A 56-year-old Thai woman reported a four-year history of decreased vision and intermittent eye irritation, suggestive of recurrent epithelial erosions, in both eyes. Slit-lamp exam revealed bilateral, irregular, limbal-sparing Bowman layer opacities, which were also noted on anterior segment optical coherence tomography. Phototherapeutic keratectomy was performed in the right eye, improving the best-corrected visual acuity from 20/50 to 20/30. Sequencing of the TGFBI gene revealed a novel heterozygous, missense mutation in exon 12 (c.1571 C > G; p.Ser524Cys), which was present in an affected son and absent in an unaffected son, and was predicted to be damaging by PolyPhen-2 and SIFT. The patient was diagnosed with a variant Bowman layer dystrophy given the late onset of an atypical phenotype and the identification of a novel TGFBI mutation.

Conclusions

A novel TGFBI missense mutation is associated with a late-onset Bowman layer dystrophy.
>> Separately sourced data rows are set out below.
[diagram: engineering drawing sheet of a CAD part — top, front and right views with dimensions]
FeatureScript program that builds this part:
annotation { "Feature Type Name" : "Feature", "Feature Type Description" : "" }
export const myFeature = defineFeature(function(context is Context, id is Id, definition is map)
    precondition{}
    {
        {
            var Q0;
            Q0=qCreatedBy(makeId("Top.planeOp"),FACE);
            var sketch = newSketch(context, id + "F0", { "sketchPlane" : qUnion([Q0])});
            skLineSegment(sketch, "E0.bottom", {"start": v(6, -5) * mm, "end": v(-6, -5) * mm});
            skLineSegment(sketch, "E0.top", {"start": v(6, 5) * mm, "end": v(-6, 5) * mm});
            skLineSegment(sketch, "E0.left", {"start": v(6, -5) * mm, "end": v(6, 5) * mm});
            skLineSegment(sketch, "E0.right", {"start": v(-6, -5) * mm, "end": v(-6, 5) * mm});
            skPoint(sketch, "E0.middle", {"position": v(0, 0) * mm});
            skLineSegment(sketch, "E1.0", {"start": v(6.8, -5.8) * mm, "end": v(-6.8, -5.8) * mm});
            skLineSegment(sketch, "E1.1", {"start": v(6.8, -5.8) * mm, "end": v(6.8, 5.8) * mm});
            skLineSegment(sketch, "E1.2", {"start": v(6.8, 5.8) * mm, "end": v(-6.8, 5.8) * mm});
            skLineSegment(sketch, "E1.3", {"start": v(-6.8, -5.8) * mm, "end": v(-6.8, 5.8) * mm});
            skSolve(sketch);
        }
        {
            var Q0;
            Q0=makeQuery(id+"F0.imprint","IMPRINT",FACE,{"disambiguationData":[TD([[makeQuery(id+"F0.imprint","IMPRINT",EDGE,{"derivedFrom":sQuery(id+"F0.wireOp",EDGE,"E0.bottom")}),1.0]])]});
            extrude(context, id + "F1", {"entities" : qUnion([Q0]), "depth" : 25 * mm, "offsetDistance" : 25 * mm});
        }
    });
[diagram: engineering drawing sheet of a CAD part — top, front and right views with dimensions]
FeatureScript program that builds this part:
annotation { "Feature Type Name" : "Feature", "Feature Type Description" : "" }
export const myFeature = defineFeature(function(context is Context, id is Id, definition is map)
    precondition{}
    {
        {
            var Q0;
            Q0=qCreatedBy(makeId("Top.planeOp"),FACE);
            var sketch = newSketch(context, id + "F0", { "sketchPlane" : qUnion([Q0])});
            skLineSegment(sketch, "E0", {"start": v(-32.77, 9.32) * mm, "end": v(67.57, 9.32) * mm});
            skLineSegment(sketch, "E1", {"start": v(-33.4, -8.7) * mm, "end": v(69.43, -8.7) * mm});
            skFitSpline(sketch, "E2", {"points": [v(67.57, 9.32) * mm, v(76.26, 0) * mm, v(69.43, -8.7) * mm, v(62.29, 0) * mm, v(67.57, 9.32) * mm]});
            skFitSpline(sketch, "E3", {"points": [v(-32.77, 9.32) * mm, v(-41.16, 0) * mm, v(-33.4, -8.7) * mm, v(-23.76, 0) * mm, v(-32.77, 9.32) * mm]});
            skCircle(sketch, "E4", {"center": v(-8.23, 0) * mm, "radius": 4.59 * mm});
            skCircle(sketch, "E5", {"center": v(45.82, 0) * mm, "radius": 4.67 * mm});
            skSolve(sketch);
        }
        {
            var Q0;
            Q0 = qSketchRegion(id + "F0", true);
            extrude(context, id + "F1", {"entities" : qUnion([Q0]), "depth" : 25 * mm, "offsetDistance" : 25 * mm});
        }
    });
Given the atypical clinical appearance and course, molecular genetic analysis was utilized to establish a definitive diagnosis.

中文翻译：

与迟发性复发性上皮糜烂和 Bowman 层混浊相关的新型 TGFBI 基因突变 (p.Serine524Cystine) 的鉴定。

摘要

背景

大多数转化生长因子 β 诱导的 ( TGFBI ) 角膜营养不良与特征性表型、临床病程和TGFBI基因的保守突变有关。然而，我们报告了一种新的TGFBI错义突变，该突变与迟发性变体 Bowman 层营养不良有关。

方法

参与者接受了裂隙灯检查和多模态成像。对唾液来源的基因组 DNA 进行聚合酶链反应扩增和 Sanger 测序，以筛选TGFBI外显子 4 和 12 以及COL17A1外显子 46。PolyPhen-2 和 SIFT 用于预测任何已识别变体的功能影响。

结果

一名 56 岁的泰国妇女报告了四年的视力下降和间歇性眼部刺激病史，提示双眼上皮糜烂复发。裂隙灯检查显示双侧、不规则、保留角膜缘的 Bowman 层混浊，这在眼前节光学相干断层扫描中也有发现。对右眼进行光疗性角膜切除术，将最佳矫正视力从 20/50 提高到 20/30。TGFBI的测序基因揭示了外显子 12 中的新杂合错义突变（c.1571 C > G；p.Ser524Cys），该突变存在于受影响的儿子中，而未受影响的儿子中不存在，并且预测 PolyPhen-2 和 SIFT 会造成损害. 考虑到非典型表型的迟发和新的TGFBI突变的鉴定，该患者被诊断为变异型 Bowman 层营养不良。